Fremont, Calif., took the top spot with Plano, Texas; San Jose, Calif.; Irvine, Calif., and Madison, Wis., rounding out the top five…
The unhappiest city on the list? That’d be Detroit, Mich., the report said, followed by Charleston, W. Va.; Toledo, Ohio; Huntington, W. Va., and Cleveland, Ohio.
While it is easy to get bogged down in how the rankings were made – and WalletHub describes their methodology – I have a different question this time. Not all rankings of places include the worst places or less desirable places. What is the purpose or outcome of showing all the locations?
One reason could be simply wanting to share all the data. If you calculate all the rankings, why not publish all the results? To see how the rankings worked out, people might expect to see everything. Contrast this with the approach of Money where they show the top 100 places to live. On this list, many places are left out while only the best are highlighted.
In terms of outcomes, what does this list do the cities at the bottom of the list? Three of the cities are in the Rust Belt and two others are in West Virginia which faces similar issues.

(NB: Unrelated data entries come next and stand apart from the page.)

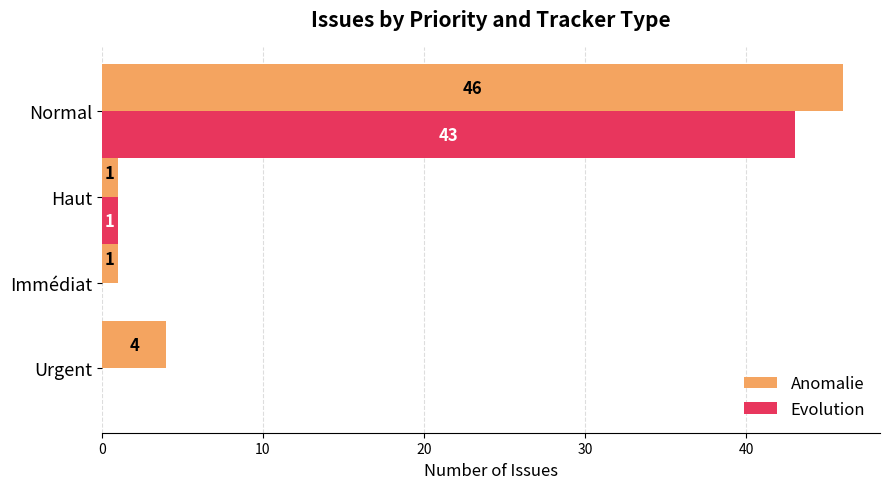

What is the sum of all Evolution values?

44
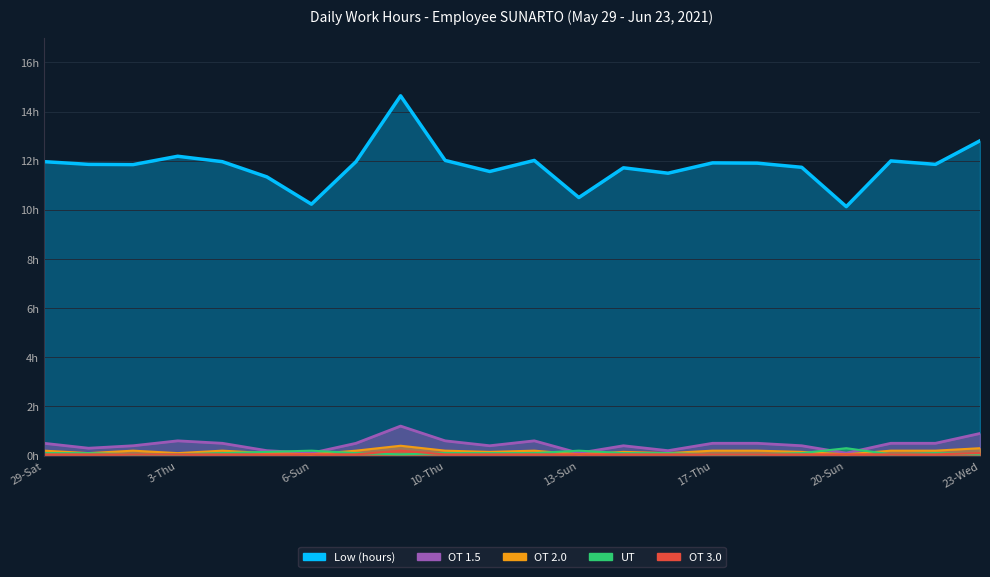

Which series has the widest spread of values?

Low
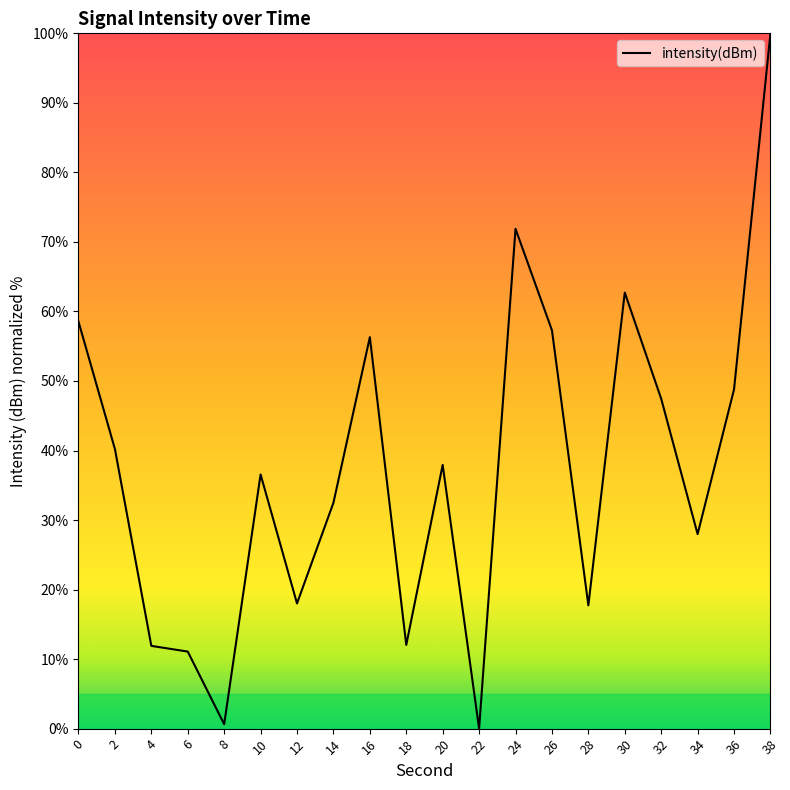

Count the number of categories in the chart.

20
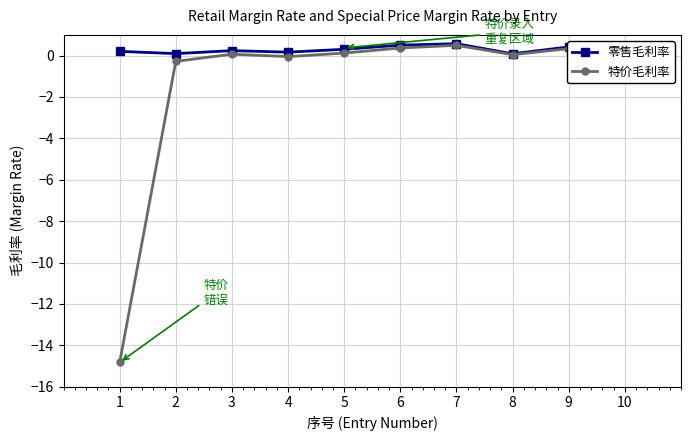

Which series has the widest spread of values?

特价毛利率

I am not sure these rankings would be a surprise to the leaders of these cities but it still could be demoralizing.
Realistically, are there ways that cities toward the bottom of the list could enact changes that would significantly change the rankings over a short period? A rankings list could motivate places, leaders, and residents. Yet, it is difficult to make it up rankings list and turn around reputations that are well established.
I wonder if such lists simply serve to add to the shame or negative reputations of the places at the bottom. The data may be more complete but how does this help Detroit or the others at the bottom?